Below is a piece I wrote published in Rockwatch (the club for young geologists run by the Geologists Association) in 2011/12, Issue 59, page 12: http://www.rockwatch.org.uk/magazine.html
Jane Robb, several times a Rockstar competition winner, has graduated and is now a professional geologist. Here she explains some of the features of the planet that is most like ours – Mars.
Think of the Earth.
Think of its colours, continents, massive deep blue oceans and the rivers that feed them. The images of our ‘blue planet’ that we see in our minds conjure up thoughts of life and vast, thriving ecosystems.
Now think of Mars, our neighbouring ‘red planet’. What do you see?
I see a planet once covered by vast oceans, scoured by winds and sculpted by volcanoes.

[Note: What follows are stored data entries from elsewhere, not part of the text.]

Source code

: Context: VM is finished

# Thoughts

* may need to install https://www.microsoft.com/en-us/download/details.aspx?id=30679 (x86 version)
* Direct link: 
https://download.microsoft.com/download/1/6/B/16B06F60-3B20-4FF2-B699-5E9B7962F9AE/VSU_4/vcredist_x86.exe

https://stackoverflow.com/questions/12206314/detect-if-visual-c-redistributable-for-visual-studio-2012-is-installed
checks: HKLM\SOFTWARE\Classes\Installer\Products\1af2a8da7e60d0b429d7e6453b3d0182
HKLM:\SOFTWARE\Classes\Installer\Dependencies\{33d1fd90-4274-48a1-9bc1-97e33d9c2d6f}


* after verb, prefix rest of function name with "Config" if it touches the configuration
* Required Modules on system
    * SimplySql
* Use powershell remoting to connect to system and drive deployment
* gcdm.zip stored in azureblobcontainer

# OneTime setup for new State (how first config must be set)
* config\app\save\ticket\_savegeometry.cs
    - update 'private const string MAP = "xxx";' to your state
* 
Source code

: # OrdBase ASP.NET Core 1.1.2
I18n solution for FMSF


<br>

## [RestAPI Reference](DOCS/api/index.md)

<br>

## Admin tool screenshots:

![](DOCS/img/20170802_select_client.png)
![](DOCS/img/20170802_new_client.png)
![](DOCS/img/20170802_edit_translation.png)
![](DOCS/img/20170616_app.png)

Early observers of Mars such as Percival Lowell, once thought that the features on Mars’ surface were artificial canals built to tap the drying planet’s polar ice caps. His perceptions, although wrong, fuelled new efforts to discover more of the Solar System’s fascinating secrets.
Since then, we have evidence of natural channelling across large areas of Mars’ surface. The landscapes they form are often referred to as ‘chaotic terrain’, with steep sided troughs and slumping of channel walls. These features could be the result of removal of underground material from release of water and ice pressure from microscopic holes inside the rocks. They are not thought to be from long term flow of liquid water as they are several times the size of similar channels on Earth. The image adjacent  shows what is referred to as a ‘starburst spider’ from its shape. It is thought to be formed from CO2 (carbon dioxide) gas and rock dust escaping from underground through an opening at the surface and spreading out in a fan shape. Other features can be seen, caused by the movement of liquid water under the surface of Mars, called sapping, that have since collapsed in on themselves forming the channels we see today.
Across the surface of Mars features termed ‘sinuous ridges’ can be found that are 100’s of kilometres in length and 100’s of metres wide. These ridges can be thought of as river ‘trace fossils’. Imagine a fast flowing river in which lots of sediment is deposited on the river bed, including large boulders. Eventually, the river dries up and millions of years of erosion go by. Next to the river are soft sediments like clays and muds, while inside the river are sands and boulders. The clays and muds erode away faster than the river, so that the old river bed is now a long hill, just like a country scale trace fossil! The same ridges can also form from lava flows!
Mars is also home to the largest volcano in the entire Solar System at 27,000m high – Olympus Mons. Mars has not been visibly active in our lifetimes, although it is assumed that there has been recent volcanic activity (geologically speaking!). The main form of volcanism is basaltic, but more gas accumulates in the lava than expected due to a lack of atmospheric pressure. This means that normally runny magmas on Earth can erupt violently on Mars. The lack of gravity also means that magmas are less buoyant (do not float), so they stay in the mantle for longer in large magma chambers. So, when the magma eventually gets hot enough to escape, the eruptions last much longer with larger volumes of lava. Therefore, with larger eruptions, Mars can build larger volcanoes!
‘Fretted terrains’ form at a break in the surface such as a fault or crater, whose edges have eroded to form smooth, flat lowlands. The material removed from the edges does not seem to show evidence of fluvial (water) erosion, so it could have been transported by aeolian (wind) erosion. Vast expanses of Mars’ surface have been altered by wind erosion, like these dune fields , and after initial large scale fluvial, tectonic or igneous activity .
Images  and  show some more beautiful scenes of the Martian landscape. The layers seen in  are opal (silica, SiO2) and iron sulphate (FeSO4). These are formed from aqueous alteration (water erosion) of basalt lavas. There is substantial evidence for large volumes of liquid water on the surface of Mars at least early in its history, around 3.5 to 4 billion years ago. At present, only a fraction of that water remains trapped in polar ice caps, indicating that at one point Mars was warmer and wetter than at present. In , an ancient delta in a crater that once held a lake can be seen. The enhanced colours show clay minerals (in green) which are known to trap and preserve organic matter on Earth.
Now, the chemical and geomorphological evidence in favour of vast volumes of liquid water in early Martian history, at least some of which remains today, points scientists in the direction of the crucial question: ‘Is there life on Mars?’.
“Are they worlds, or are they merely masses of matter? Are physical forces alone at work there or has evolution begotten something more complex, something not unakin to what we know on Earth as life? It is in this that lies the peculiar interest of Mars.” Percival Lowell.